§ **What is being asked**
The entries are to be output word for word, with the pictures omitted.

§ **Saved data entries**
◆ ◆ ◆ ◆

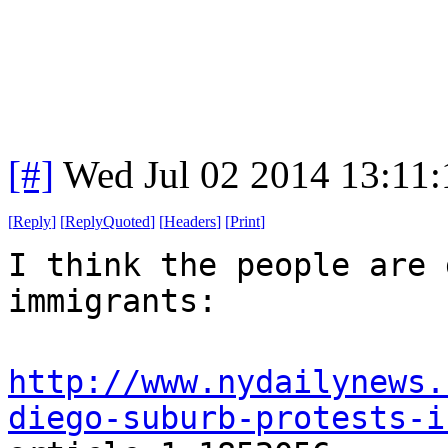
[#]
Wed Jul 02 2014 13:11
[
Reply
]
[
ReplyQuoted
]
[
Headers
]
[
Print
]
I think the people are 
immigrants:
http://www.nydailynews.
diego-suburb-protests-i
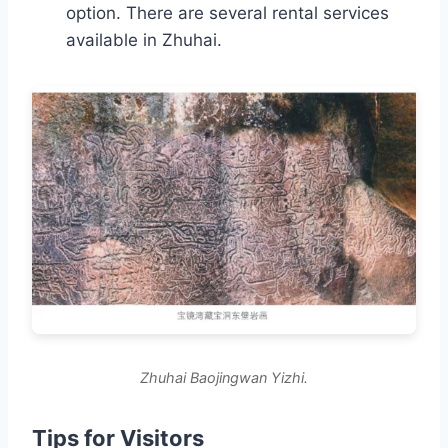
option. There are several rental services
available in Zhuhai.
Zhuhai Baojingwan Yizhi.
Tips for Visitors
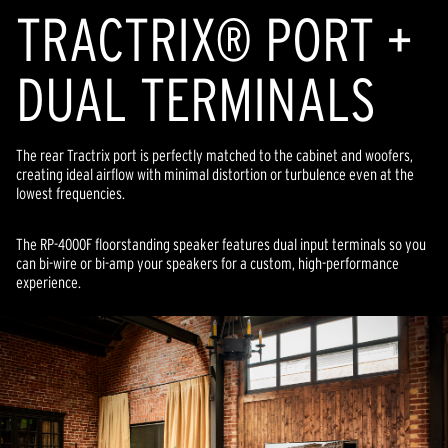
TRACTRIX® PORT +
DUAL TERMINALS
The rear Tractrix port is perfectly matched to the cabinet and woofers,
creating ideal airflow with minimal distortion or turbulence even at the
lowest frequencies.
The RP-4000F floorstanding speaker features dual input terminals so you
can bi-wire or bi-amp your speakers for a custom, high-performance
experience.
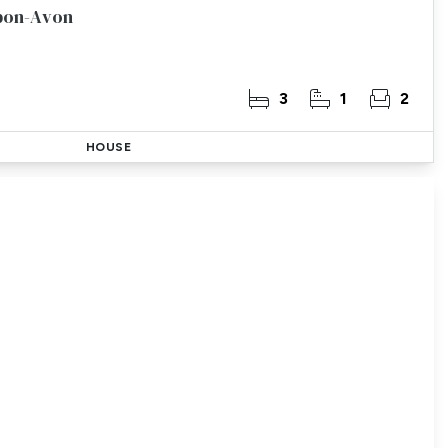
Upon-Avon
3
1
2
HOUSE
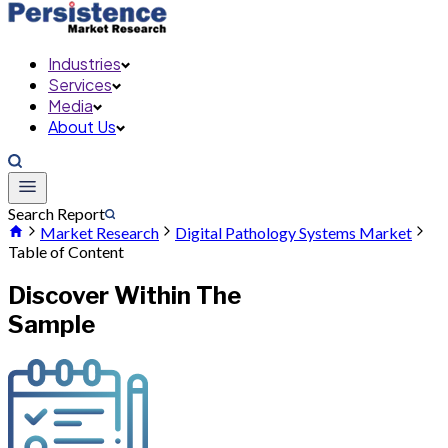
Industries
Services
Media
About Us
Search Report
Market Research
Digital Pathology Systems Market
Table of Content
Discover Within The
Sample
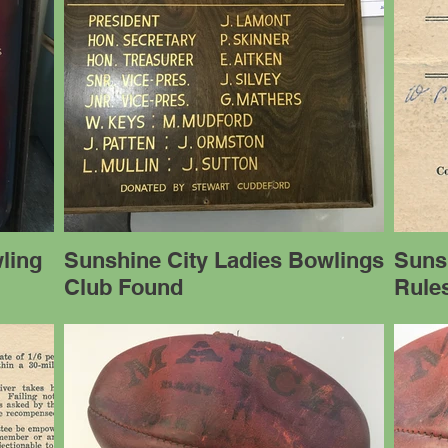
ling
Sunshine City Ladies Bowlings
Suns
Club Found
Rules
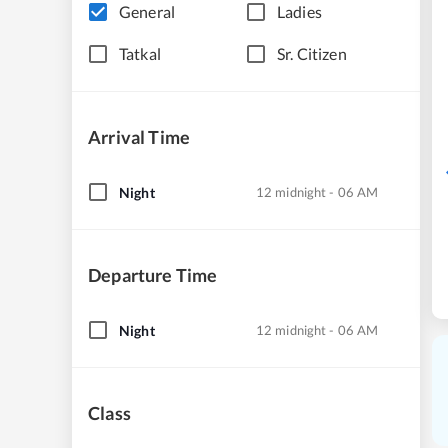
General
Ladies
Tatkal
Sr. Citizen
Arrival Time
Night
12 midnight - 06 AM
Departure Time
Night
12 midnight - 06 AM
Class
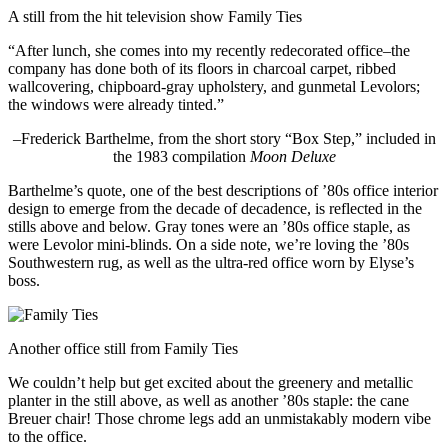
A still from the hit television show Family Ties
“After lunch, she comes into my recently redecorated office–the
company has done both of its floors in charcoal carpet, ribbed
wallcovering, chipboard-gray upholstery, and gunmetal Levolors;
the windows were already tinted.”
–Frederick Barthelme, from the short story “Box Step,” included in
the 1983 compilation
Moon Deluxe
Barthelme’s quote, one of the best descriptions of ’80s office interior
design to emerge from the decade of decadence, is reflected in the
stills above and below. Gray tones were an ’80s office staple, as
were Levolor mini-blinds. On a side note, we’re loving the ’80s
Southwestern rug, as well as the ultra-red office worn by Elyse’s
boss.
Another office still from Family Ties
We couldn’t help but get excited about the greenery and metallic
planter in the still above, as well as another ’80s staple: the cane
Breuer chair! Those chrome legs add an unmistakably modern vibe
to the office.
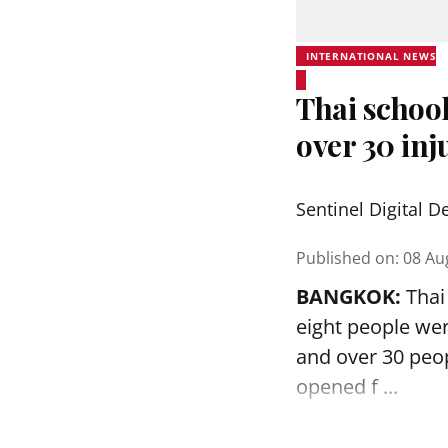
INTERNATIONAL NEWS
Thai school
over 30 inj
Sentinel Digital D
Published on
:
08 Au
BANGKOK:
Thai 
eight people we
and over 30 peop
opened
f ...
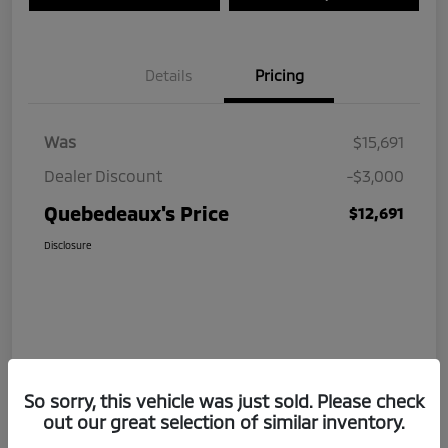
Details
Pricing
Was
$15,691
Dealer Discount
-$3,000
Quebedeaux's Price
$12,691
Disclosure
So sorry, this vehicle was just sold. Please check
out our great selection of similar inventory.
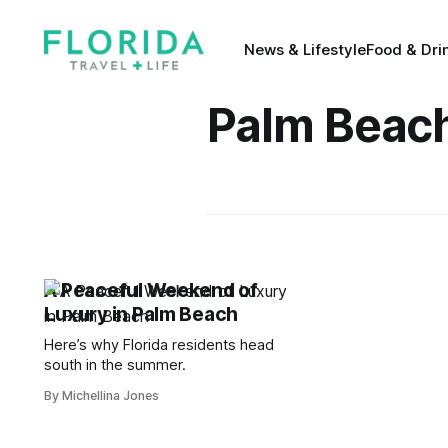
News & Lifestyle
Food & Dri
Palm Beac
A Peaceful Weekend of
Luxury in Palm Beach
Here’s why Florida residents head
south in the summer.
By Michellina Jones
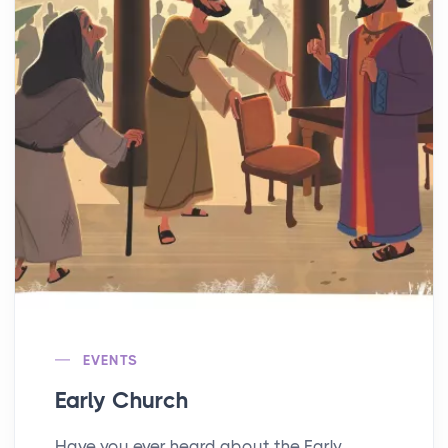
EVENTS
Early Church
Have you ever heard about the Early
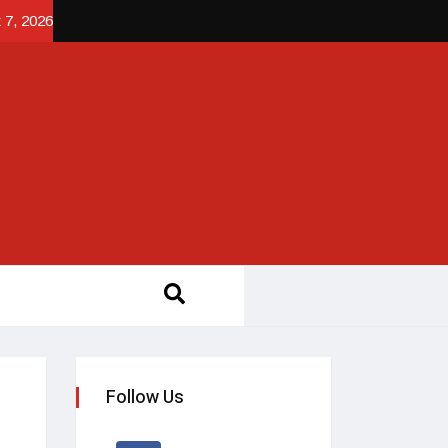
 7, 2026
Follow Us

◆ ◆ ◆ ◆

§ **Exercise response**
[#]
Wed Jul 02 2014 13:11
[
Reply
]
[
ReplyQuoted
]
[
Headers
]
[
Print
]
I think the people are 
immigrants:
http://www.nydailynews.
diego-suburb-protests-i
option. There are several rental services
available in Zhuhai.
Zhuhai Baojingwan Yizhi.
Tips for Visitors
TRACTRIX® PORT +
DUAL TERMINALS
The rear Tractrix port is perfectly matched to the cabinet and woofers,
creating ideal airflow with minimal distortion or turbulence even at the
lowest frequencies.
The RP-4000F floorstanding speaker features dual input terminals so you
can bi-wire or bi-amp your speakers for a custom, high-performance
experience.
Upon-Avon
3
1
2
HOUSE
Industries
Services
Media
About Us
Search Report
Market Research
Digital Pathology Systems Market
Table of Content
Discover Within The
Sample
ling
Sunshine City Ladies Bowlings
Suns
Club Found
Rules
General
Ladies
Tatkal
Sr. Citizen
Arrival Time
Night
12 midnight - 06 AM
Departure Time
Night
12 midnight - 06 AM
Class
A still from the hit television show Family Ties
“After lunch, she comes into my recently redecorated office–the
company has done both of its floors in charcoal carpet, ribbed
wallcovering, chipboard-gray upholstery, and gunmetal Levolors;
the windows were already tinted.”
–Frederick Barthelme, from the short story “Box Step,” included in
the 1983 compilation
Moon Deluxe
Barthelme’s quote, one of the best descriptions of ’80s office interior
design to emerge from the decade of decadence, is reflected in the
stills above and below. Gray tones were an ’80s office staple, as
were Levolor mini-blinds. On a side note, we’re loving the ’80s
Southwestern rug, as well as the ultra-red office worn by Elyse’s
boss.
Another office still from Family Ties
We couldn’t help but get excited about the greenery and metallic
planter in the still above, as well as another ’80s staple: the cane
Breuer chair! Those chrome legs add an unmistakably modern vibe
to the office.
INTERNATIONAL NEWS
Thai school
over 30 inj
Sentinel Digital D
Published on
:
08 Au
BANGKOK:
Thai 
eight people we
and over 30 peop
opened
f ...
Details
Pricing
Was
$15,691
Dealer Discount
-$3,000
Quebedeaux's Price
$12,691
Disclosure
So sorry, this vehicle was just sold. Please check
out our great selection of similar inventory.
News & Lifestyle
Food & Dri
Palm Beac
A Peaceful Weekend of
Luxury in Palm Beach
Here’s why Florida residents head
south in the summer.
By Michellina Jones
EVENTS
Early Church
Have you ever heard about the Early
 7, 2026
Follow Us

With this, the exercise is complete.